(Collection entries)

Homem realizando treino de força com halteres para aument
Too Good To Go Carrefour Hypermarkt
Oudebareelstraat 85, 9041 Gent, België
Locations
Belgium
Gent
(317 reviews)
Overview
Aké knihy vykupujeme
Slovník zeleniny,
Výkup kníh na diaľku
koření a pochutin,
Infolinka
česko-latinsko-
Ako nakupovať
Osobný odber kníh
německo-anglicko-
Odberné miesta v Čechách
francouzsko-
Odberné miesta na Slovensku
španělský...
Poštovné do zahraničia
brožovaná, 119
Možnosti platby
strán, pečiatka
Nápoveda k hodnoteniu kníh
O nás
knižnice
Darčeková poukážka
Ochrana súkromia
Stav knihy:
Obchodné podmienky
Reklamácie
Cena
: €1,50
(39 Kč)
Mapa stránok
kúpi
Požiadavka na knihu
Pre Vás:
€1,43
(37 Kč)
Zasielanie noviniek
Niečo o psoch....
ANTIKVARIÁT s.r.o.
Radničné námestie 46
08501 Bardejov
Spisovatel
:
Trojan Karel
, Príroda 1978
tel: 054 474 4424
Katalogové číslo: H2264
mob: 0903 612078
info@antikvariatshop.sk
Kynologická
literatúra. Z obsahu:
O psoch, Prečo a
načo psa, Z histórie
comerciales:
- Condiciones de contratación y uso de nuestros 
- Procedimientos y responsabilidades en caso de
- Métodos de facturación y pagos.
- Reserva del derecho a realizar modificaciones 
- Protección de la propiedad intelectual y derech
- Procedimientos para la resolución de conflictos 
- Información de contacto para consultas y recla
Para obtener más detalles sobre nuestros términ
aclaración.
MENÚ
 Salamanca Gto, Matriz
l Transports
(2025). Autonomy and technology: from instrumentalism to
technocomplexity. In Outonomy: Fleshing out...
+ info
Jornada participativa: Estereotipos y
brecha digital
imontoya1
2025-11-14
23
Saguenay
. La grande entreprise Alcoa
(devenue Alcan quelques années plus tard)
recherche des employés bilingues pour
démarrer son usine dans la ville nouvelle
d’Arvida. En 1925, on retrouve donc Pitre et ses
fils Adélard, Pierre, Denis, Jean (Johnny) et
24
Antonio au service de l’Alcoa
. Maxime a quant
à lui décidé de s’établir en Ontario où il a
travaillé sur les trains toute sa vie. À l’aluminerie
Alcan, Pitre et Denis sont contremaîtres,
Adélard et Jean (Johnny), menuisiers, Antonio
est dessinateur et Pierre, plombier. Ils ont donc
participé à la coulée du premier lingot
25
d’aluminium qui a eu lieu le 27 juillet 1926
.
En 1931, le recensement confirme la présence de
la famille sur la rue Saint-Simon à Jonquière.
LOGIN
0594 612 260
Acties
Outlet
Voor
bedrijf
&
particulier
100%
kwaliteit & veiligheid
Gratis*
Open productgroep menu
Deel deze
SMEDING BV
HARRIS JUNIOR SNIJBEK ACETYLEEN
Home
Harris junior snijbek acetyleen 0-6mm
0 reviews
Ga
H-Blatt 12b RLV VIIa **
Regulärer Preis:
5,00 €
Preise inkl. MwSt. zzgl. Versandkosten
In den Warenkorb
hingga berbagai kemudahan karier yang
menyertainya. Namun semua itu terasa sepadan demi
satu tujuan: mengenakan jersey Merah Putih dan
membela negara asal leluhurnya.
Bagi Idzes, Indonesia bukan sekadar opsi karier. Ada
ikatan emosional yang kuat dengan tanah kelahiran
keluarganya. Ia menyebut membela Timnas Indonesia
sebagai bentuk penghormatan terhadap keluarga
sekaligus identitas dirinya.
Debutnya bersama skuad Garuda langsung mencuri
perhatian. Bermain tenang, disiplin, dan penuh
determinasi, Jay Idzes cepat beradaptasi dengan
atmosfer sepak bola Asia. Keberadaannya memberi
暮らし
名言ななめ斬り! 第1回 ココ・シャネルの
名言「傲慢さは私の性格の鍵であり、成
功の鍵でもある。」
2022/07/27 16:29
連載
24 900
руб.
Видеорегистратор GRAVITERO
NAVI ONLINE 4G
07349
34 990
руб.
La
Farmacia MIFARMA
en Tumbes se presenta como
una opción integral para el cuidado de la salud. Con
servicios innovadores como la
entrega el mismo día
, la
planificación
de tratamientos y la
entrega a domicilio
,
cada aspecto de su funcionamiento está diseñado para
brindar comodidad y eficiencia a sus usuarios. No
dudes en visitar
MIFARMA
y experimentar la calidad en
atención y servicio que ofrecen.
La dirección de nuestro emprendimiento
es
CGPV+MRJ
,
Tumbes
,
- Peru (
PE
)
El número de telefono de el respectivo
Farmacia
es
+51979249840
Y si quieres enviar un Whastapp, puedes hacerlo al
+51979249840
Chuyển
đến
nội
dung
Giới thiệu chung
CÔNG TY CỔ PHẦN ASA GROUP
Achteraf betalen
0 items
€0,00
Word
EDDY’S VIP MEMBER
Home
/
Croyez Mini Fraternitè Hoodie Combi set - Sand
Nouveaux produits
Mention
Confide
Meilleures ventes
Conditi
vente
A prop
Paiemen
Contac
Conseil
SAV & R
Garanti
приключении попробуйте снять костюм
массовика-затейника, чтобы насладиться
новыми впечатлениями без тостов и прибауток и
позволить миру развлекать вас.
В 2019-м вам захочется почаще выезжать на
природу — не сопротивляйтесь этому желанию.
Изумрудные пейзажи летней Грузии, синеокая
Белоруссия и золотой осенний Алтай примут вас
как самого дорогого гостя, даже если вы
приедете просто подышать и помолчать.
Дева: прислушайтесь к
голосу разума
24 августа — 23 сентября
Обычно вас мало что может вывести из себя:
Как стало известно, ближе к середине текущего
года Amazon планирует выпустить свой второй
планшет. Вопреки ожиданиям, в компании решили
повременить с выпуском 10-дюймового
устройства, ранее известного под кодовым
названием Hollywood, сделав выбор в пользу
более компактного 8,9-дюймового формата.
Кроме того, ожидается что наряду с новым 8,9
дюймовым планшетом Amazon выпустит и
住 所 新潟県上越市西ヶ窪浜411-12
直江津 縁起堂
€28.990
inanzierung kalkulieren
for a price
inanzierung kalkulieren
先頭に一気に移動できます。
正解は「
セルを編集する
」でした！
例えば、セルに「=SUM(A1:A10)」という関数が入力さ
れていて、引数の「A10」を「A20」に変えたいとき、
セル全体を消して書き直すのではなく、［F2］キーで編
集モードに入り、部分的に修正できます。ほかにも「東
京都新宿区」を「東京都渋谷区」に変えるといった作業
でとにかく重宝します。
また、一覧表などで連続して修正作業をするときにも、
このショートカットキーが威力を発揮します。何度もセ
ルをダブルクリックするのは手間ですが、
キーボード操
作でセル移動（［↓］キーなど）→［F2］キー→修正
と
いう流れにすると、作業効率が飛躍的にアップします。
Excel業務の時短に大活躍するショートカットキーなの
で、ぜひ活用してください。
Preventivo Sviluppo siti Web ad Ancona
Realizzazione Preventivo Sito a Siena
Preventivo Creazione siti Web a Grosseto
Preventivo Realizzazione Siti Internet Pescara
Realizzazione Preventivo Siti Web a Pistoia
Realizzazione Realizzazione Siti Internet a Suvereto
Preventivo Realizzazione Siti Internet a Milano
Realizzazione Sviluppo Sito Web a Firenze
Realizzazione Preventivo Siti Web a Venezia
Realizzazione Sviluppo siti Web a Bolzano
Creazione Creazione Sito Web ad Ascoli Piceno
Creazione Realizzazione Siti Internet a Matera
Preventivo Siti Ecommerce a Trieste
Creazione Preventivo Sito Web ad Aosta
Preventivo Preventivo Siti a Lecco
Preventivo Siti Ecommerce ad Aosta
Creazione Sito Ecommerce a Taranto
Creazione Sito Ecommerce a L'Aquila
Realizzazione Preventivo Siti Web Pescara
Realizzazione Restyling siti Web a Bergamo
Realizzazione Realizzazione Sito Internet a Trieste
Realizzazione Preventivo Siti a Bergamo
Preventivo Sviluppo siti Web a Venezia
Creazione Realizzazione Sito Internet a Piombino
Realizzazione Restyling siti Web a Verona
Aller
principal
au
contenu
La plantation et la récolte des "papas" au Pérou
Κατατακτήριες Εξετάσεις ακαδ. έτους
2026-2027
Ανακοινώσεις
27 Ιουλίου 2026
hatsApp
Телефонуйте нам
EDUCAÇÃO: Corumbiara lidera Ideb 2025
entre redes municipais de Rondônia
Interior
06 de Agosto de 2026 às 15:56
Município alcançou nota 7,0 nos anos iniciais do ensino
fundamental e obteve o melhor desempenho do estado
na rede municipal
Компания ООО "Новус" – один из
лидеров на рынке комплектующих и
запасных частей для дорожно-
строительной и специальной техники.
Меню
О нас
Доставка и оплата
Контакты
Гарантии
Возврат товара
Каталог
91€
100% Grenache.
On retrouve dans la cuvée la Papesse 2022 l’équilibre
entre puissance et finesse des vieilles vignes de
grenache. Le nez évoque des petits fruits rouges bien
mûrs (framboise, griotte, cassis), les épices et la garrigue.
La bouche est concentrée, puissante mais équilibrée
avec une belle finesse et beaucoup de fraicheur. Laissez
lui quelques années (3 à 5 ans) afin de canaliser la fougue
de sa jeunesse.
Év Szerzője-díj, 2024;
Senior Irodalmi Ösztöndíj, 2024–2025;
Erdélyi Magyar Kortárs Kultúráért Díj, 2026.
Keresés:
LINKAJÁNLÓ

> _Task details_
Starting at the line that has "Aké knihy vykupujeme" in the records above, restate word for word every line until the one that has "(2025). Autonomy and", and include that one as well.

> _Response box_
Aké knihy vykupujeme
Slovník zeleniny,
Výkup kníh na diaľku
koření a pochutin,
Infolinka
česko-latinsko-
Ako nakupovať
Osobný odber kníh
německo-anglicko-
Odberné miesta v Čechách
francouzsko-
Odberné miesta na Slovensku
španělský...
Poštovné do zahraničia
brožovaná, 119
Možnosti platby
strán, pečiatka
Nápoveda k hodnoteniu kníh
O nás
knižnice
Darčeková poukážka
Ochrana súkromia
Stav knihy:
Obchodné podmienky
Reklamácie
Cena
: €1,50
(39 Kč)
Mapa stránok
kúpi
Požiadavka na knihu
Pre Vás:
€1,43
(37 Kč)
Zasielanie noviniek
Niečo o psoch....
ANTIKVARIÁT s.r.o.
Radničné námestie 46
08501 Bardejov
Spisovatel
:
Trojan Karel
, Príroda 1978
tel: 054 474 4424
Katalogové číslo: H2264
mob: 0903 612078
info@antikvariatshop.sk
Kynologická
literatúra. Z obsahu:
O psoch, Prečo a
načo psa, Z histórie
comerciales:
- Condiciones de contratación y uso de nuestros 
- Procedimientos y responsabilidades en caso de
- Métodos de facturación y pagos.
- Reserva del derecho a realizar modificaciones 
- Protección de la propiedad intelectual y derech
- Procedimientos para la resolución de conflictos 
- Información de contacto para consultas y recla
Para obtener más detalles sobre nuestros términ
aclaración.
MENÚ
 Salamanca Gto, Matriz
l Transports
(2025). Autonomy and technology: from instrumentalism to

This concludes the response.